What is required: The complete listing below should be transcribed precisely.

......

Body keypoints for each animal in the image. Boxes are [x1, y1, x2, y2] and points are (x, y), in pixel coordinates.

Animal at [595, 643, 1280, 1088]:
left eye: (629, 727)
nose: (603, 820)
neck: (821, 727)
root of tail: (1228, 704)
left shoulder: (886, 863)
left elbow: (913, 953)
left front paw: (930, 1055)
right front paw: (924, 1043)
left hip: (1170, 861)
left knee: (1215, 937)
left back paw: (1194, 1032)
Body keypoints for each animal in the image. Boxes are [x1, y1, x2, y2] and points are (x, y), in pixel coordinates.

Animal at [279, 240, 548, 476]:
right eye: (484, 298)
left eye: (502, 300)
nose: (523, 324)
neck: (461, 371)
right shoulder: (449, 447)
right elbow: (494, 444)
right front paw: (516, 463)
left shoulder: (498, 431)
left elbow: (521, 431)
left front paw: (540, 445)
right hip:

......

Task solution:
Body keypoints for each animal in the image. Boxes are [x1, y1, x2, y2] and points are (x, y), in pixel coordinates.

Animal at [595, 643, 1280, 1088]:
left eye: (629, 727)
nose: (603, 820)
neck: (821, 727)
root of tail: (1228, 704)
left shoulder: (886, 863)
left elbow: (913, 953)
left front paw: (930, 1055)
right front paw: (924, 1043)
left hip: (1170, 861)
left knee: (1215, 937)
left back paw: (1194, 1032)
Body keypoints for each animal in the image. Boxes are [x1, y1, x2, y2] and points are (x, y), in pixel coordinates.

Animal at [279, 240, 548, 476]:
right eye: (484, 298)
left eye: (502, 300)
nose: (523, 324)
neck: (461, 371)
right shoulder: (449, 447)
right elbow: (494, 444)
right front paw: (516, 463)
left shoulder: (498, 431)
left elbow: (521, 431)
left front paw: (540, 445)
right hip:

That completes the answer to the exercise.